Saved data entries
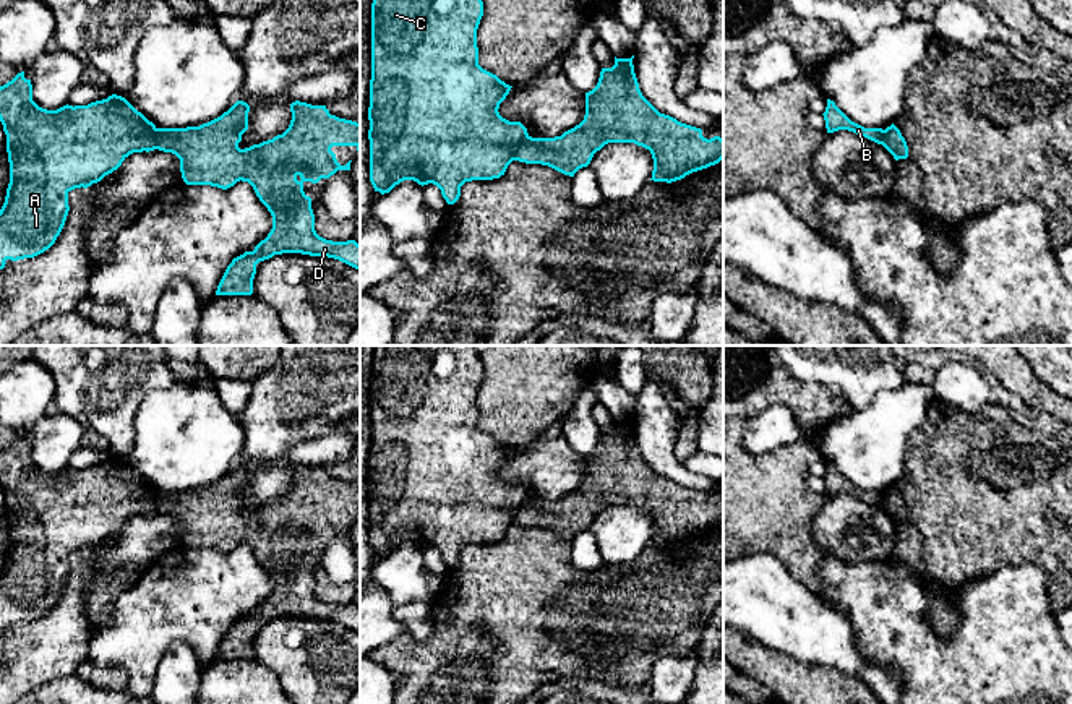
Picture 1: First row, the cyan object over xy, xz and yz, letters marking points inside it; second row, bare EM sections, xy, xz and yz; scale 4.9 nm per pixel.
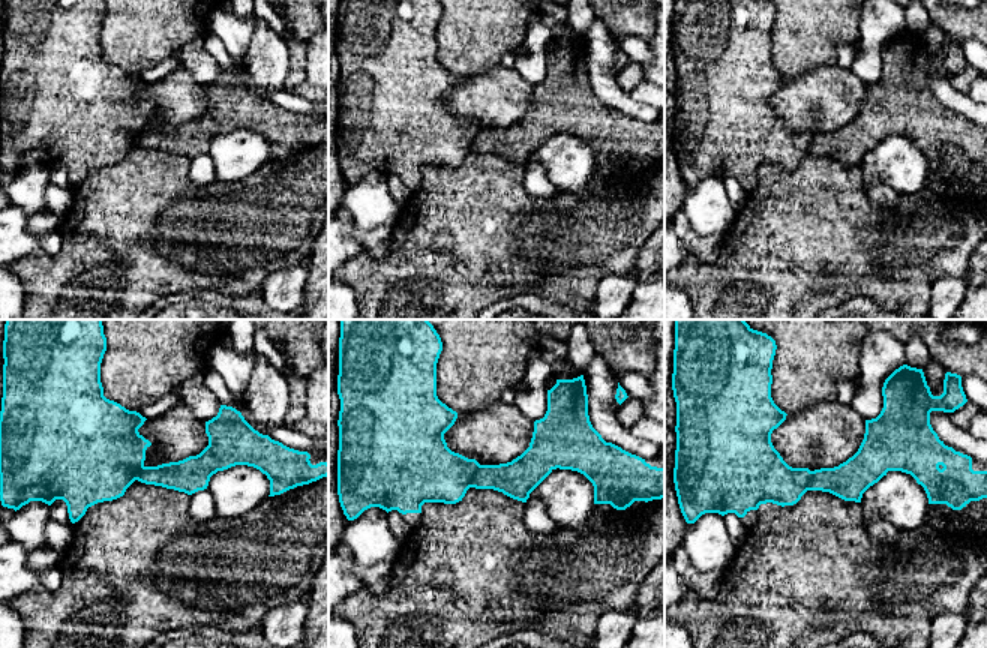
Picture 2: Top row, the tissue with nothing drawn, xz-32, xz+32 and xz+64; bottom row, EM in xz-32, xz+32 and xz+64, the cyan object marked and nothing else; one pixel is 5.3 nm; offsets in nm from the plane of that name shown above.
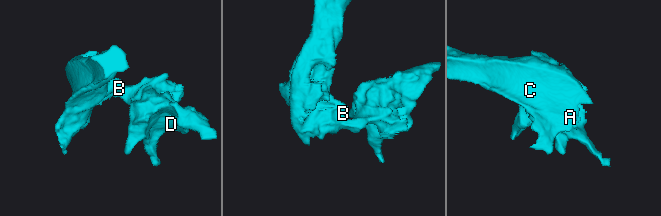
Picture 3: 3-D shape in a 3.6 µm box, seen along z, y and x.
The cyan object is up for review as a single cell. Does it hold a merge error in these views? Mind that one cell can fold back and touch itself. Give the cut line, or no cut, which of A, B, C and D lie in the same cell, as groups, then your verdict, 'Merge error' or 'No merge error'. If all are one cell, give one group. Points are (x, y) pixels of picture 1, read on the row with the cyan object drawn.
Split along xz (527, 135), (513, 159). Groups: A B C / D. Merge error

▶ _EXERCISE_: With the pictures omitted, copy the entries above exactly from the line containing "Picture 2: Top" through the line containing "Picture 3: 3-D", both lines included.

▶ _RESPONSE FOR THIS EXERCISE_:
Picture 2: Top row, the tissue with nothing drawn, xz-32, xz+32 and xz+64; bottom row, EM in xz-32, xz+32 and xz+64, the cyan object marked and nothing else; one pixel is 5.3 nm; offsets in nm from the plane of that name shown above.
Picture 3: 3-D shape in a 3.6 µm box, seen along z, y and x.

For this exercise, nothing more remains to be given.